By and large, the bombing of cities builds the survivors' support for their leader and fuels hatred of the bombers. My parents' generations, growing up in London during the blitz, knew this. Americans puzzled by Vietnamese reactions to the bombing of Hanoi began to understand. I saw it happen in Beirut after Israeli air raids there in the 1970s.

Those raids were part of a cycle of violence that in 1982 saw Israeli ground forces invade Lebanon: a punishment to end Arab crimes. But the Israelis were the ones finally punished. Three years later, they were back where they started from. Beirut was more hostile to them. They had lost 1,200 people. They sowed an enmity against themselves from their neighbors in south Lebanon - which they continue to reap.

What kind of future do our leaders hold out for the 17 million people of Iraq? One possible hopeful element is the new support the Clinton team is giving to the opposition Iraqi National Congress. But that support remains weak; the INC itself is weak.

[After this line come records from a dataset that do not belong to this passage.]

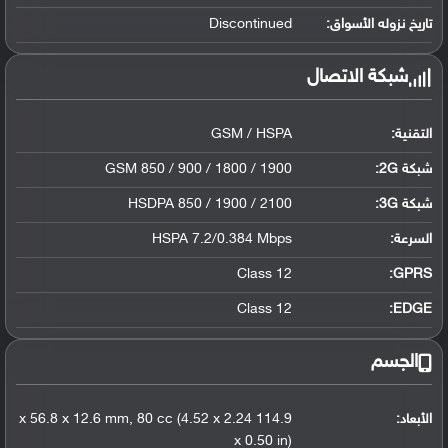
تاريخ نزوله الأسواق:
Discontinued
شبكة الاتصال
التقنية:
GSM / HSPA
شبكة 2G:
GSM 850 / 900 / 1800 / 1900
شبكة 3G
:
HSDPA 850 / 1900 / 2100
السرعة:
HSPA 7.2/0.384 Mbps
Class 12
GPRS:
Class 12
EDGE:
الجسم
الأبعاد:
114.9 x 56.8 x 12.6 mm, 80 cc (4.52 x 2.24
x 0.50 in)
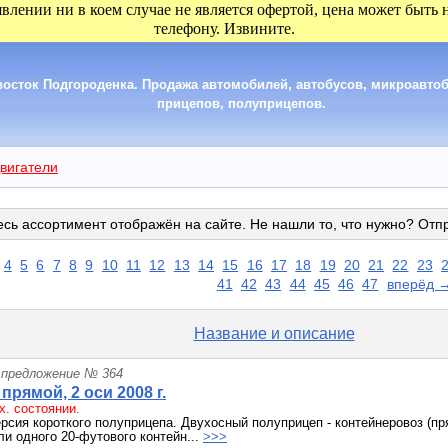
явлении ни в коем случае не является офертой, цена может быть
телефону. Извините.
сток Подгороденка. Продажа автомобилей, автобусов, микроавтобу
прицепов, полуприцепов.
вигатели
сь ассортимент отображён на сайте. Не нашли то, что нужно? Отп
4
5
6
7
8
9
10
11
12
13
14
15
16
17
18
19
20
21
22
23
41
42
43
44
45
46
47
вперёд 
Название и описание
 предложение № 364
r прямой, 2 оси 2008 г.
х. состоянии.
рсия короткого полуприцепа. Двухосный полуприцеп - контейнеровоз (пр
ли одного 20-футового контейн...
>>>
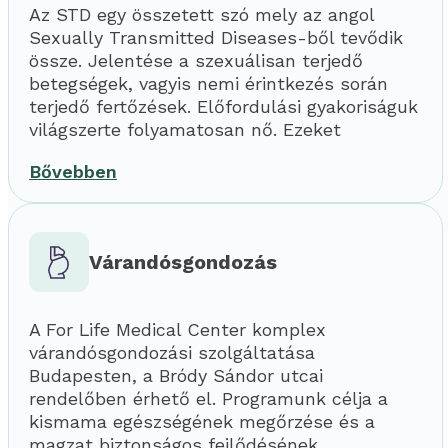
Az STD egy összetett szó mely az angol
Sexually Transmitted Diseases-ből tevődik
össze. Jelentése a szexuálisan terjedő
betegségek, vagyis nemi érintkezés során
terjedő fertőzések. Előfordulási gyakoriságuk
világszerte folyamatosan nő. Ezeket
Bővebben
Várandósgondozás
A For Life Medical Center komplex
várandósgondozási szolgáltatása
Budapesten, a Bródy Sándor utcai
rendelőben érhető el. Programunk célja a
kismama egészségének megőrzése és a
magzat biztonságos fejlődésének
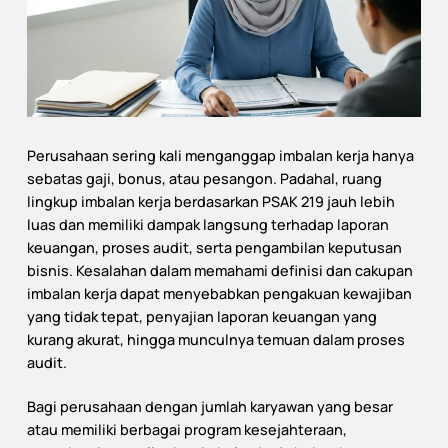
Perusahaan sering kali menganggap imbalan kerja hanya
sebatas gaji, bonus, atau pesangon. Padahal, ruang
lingkup imbalan kerja berdasarkan PSAK 219 jauh lebih
luas dan memiliki dampak langsung terhadap laporan
keuangan, proses audit, serta pengambilan keputusan
bisnis. Kesalahan dalam memahami definisi dan cakupan
imbalan kerja dapat menyebabkan pengakuan kewajiban
yang tidak tepat, penyajian laporan keuangan yang
kurang akurat, hingga munculnya temuan dalam proses
audit.
Bagi perusahaan dengan jumlah karyawan yang besar
atau memiliki berbagai program kesejahteraan,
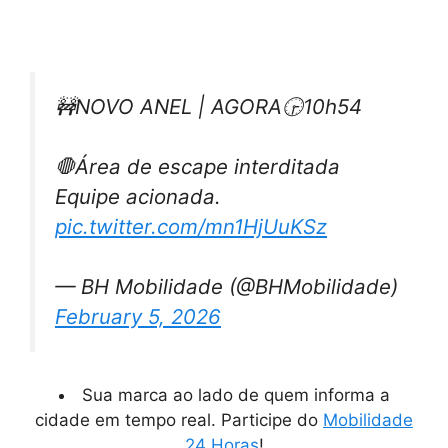
🚧NOVO ANEL | AGORA🕞10h54
🛑Área de escape interditada
Equipe acionada.
pic.twitter.com/mn1HjUuKSz
— BH Mobilidade (@BHMobilidade)
February 5, 2026
Sua marca ao lado de quem informa a
cidade em tempo real. Participe do
Mobilidade
24 Horas
!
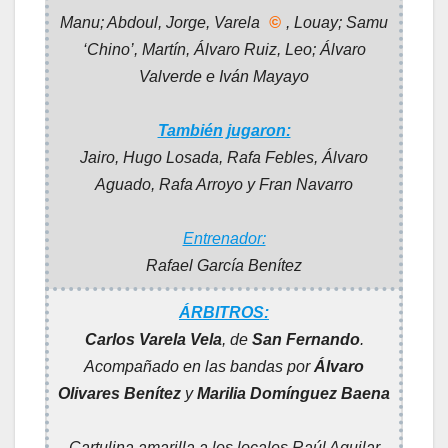
Manu; Abdoul, Jorge, Varela
©
, Louay; Samu
‘Chino’, Martín, Álvaro Ruiz, Leo; Álvaro
Valverde e Iván Mayayo
También jugaron:
Jairo
, Hugo Losada, Rafa Febles, Álvaro
Aguado, Rafa Arroyo y Fran Navarro
Entrenador:
Rafael García Benítez
ÁRBITROS:
Carlos Varela Vela
, de
San Fernando
.
Acompañado en las bandas por
Álvaro
Olivares Benítez
y
Marilia Domínguez Baena
Cartulina amarilla a los locales Raúl Aguilar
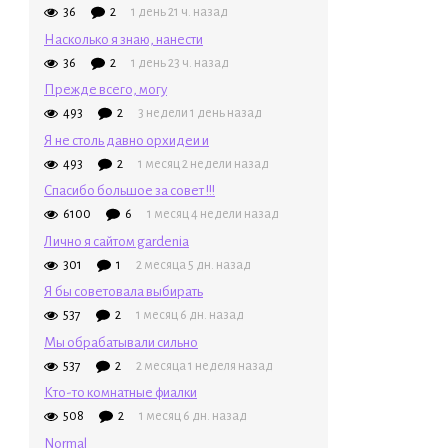
36
2
1 день 21 ч. назад
Насколько я знаю, нанести
36
2
1 день 23 ч. назад
Прежде всего, могу
493
2
3 недели 1 день назад
Я не столь давно орхидеи и
493
2
1 месяц 2 недели назад
Спасибо большое за совет !!!
6100
6
1 месяц 4 недели назад
Лично я сайтом gardenia
301
1
2 месяца 5 дн. назад
Я бы советовала выбирать
537
2
1 месяц 6 дн. назад
Мы обрабатывали сильно
537
2
2 месяца 1 неделя назад
Кто-то комнатные фиалки
508
2
1 месяц 6 дн. назад
Normal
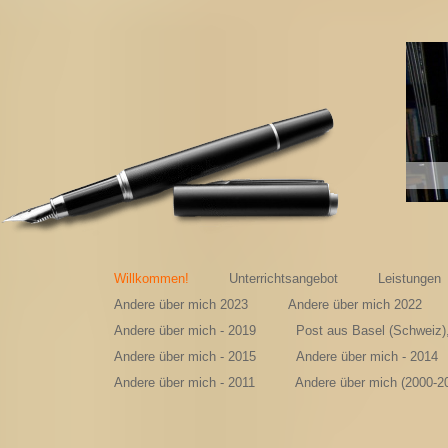
Na
Willkommen!
Unterrichtsangebot
Leistungen
Andere über mich 2023
Andere über mich 2022
Andere über mich - 2019
Post aus Basel (Schweiz)
Andere über mich - 2015
Andere über mich - 2014
Andere über mich - 2011
Andere über mich (2000-2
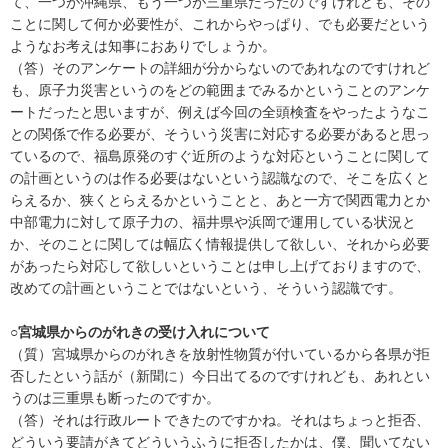
て、一つが沖縄県、もう一つが三重県だったのですけれども、その
ことに関して何か必要性が、これからやっぱり、でも必要だという
ようなお考えは知事におありでしょうか。
（答）そのアンケートの詳細が分からないのであれなのですけれど
も、原子力災害というのをどの範囲までみるかということのアンケ
ートだったと思いますが、例えば今回の全頭検査をやったようなこ
との関係で作る必要が、そういう災害に対応する必要があると思っ
ているので、福島原発のすぐ近所のような対応ということに関して
の計画というのは作る必要はないという認識なので、そこを広くと
らえるか、狭くとらえるかということと、あと一方で関西電力とか
中部電力に対して原子力の、福井県や浜岡で運用している状況と
か、そのことに関しては幅広く情報提供して欲しい、それから必要
があったら対応して欲しいということは申し上げておりますので、
改めての計画ということではないという、そういう認識です。
○宮城県からのがれきの受け入れについて
（質）宮城県からのがれきを放射性物質が付いているから各県が拒
否したという話が（新聞に）今日出てるのですけれども、あれとい
うのは三重県も断ったのですか。
（答）それは行政ルートできたのですかね。それはちょっと拒否、
どういう要請がきてどういうふうに拒否したかは、僕、聞いてない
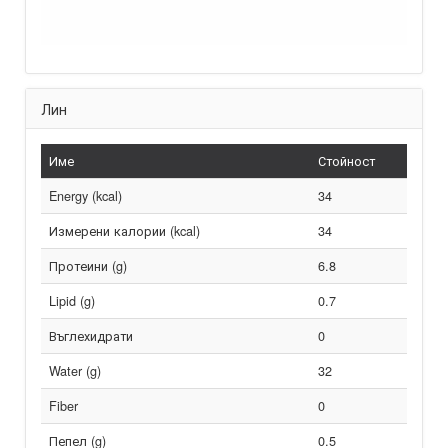
Лин
Име
Стойност
Energy (kcal)
34
Измерени калории (kcal)
34
Протеини (g)
6.8
Lipid (g)
0.7
Въглехидрати
0
Water (g)
32
Fiber
0
Пепел (g)
0.5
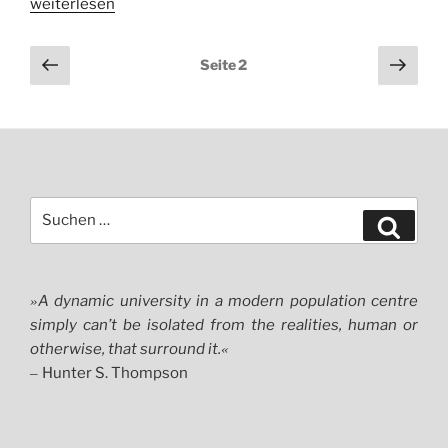
„Publishing
weiterlesen
is
cancelled
Vorherige
Näch
Seite
2
–
Seite
Seit
HUch
#97“
Suchen
Suche
nach:
A dynamic university in a modern population centre
»
simply can’t be isolated from the realities, human or
otherwise, that surround it.
«
Hunter S. Thompson
–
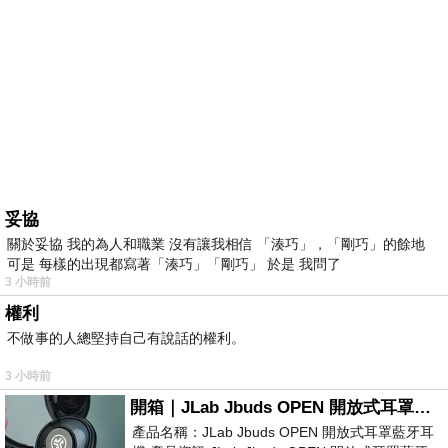
妥協
關於妥協 我的為人和職業 沒有讓我相信 「湊巧」，「剛巧」的餘地
可是 每樣的出現都寫著「湊巧」「剛巧」 於是 我問了
3 小時前
權利
不做事的人總堅持自己有說話的權利。
3 小時前
開箱｜JLab Jbuds OPEN 開放式耳罩藍牙耳機 - 設計美學，輕巧、透氣、環境音全物理達成！
產品名稱：JLab Jbuds OPEN 開放式耳罩藍牙耳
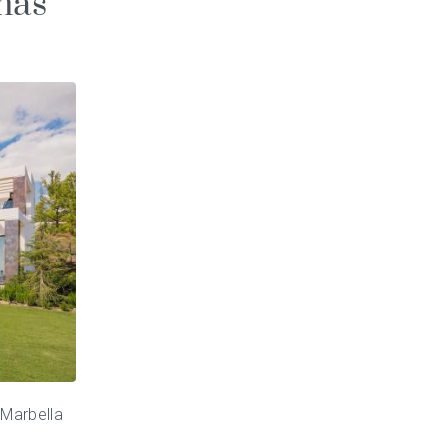
 más
 Marbella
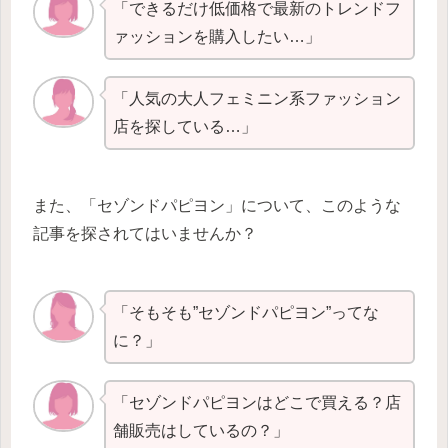
「できるだけ低価格で最新のトレンドフ
ァッションを購入したい…」
「人気の大人フェミニン系ファッション
店を探している…」
また、「セゾンドパピヨン」について、このような
記事を探されてはいませんか？
「そもそも”セゾンドパピヨン”ってな
に？」
「セゾンドパピヨンはどこで買える？店
舗販売はしているの？」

A realistic US policy should state explicitly that, through the INC and any other parties, the US seeks a democratic future for all Iraqis - and for their neighbors. The best way I can see this happening in Iraq is still the UN-sponsored, national reconciliation through elections.

But our credibility with Iraqis is low. It is hard for an Iraqi to believe the United States wishes her or him well. Only 28 months ago a US president called on "the people and army of Iraq" to rise against Saddam. When they did, the US stood by as they were slaughtered. And ineffective American posturing around southern Iraq has increased Saddam's ability to "mop up" opposition there. Our commitment to the sanctity of the Kurds' "safe haven" in the north remains tenuous.

It did not help US credibility among Iraqis (or other Muslims) that the new administration's first broad expression of its Mideast policy was made to a pro-Israel group, by a high-ranking NSC staffer plucked directly from that group. There are too many indications in this administration that Mideast policy is being directed by friends of one side.

Those friends should share some of Israel's recent experience: that a policy of endless punishment leads nowhere; that talking is better than fighting; that massive force cannot, divorced from a workable political strategy, ever make the world what you want it to be.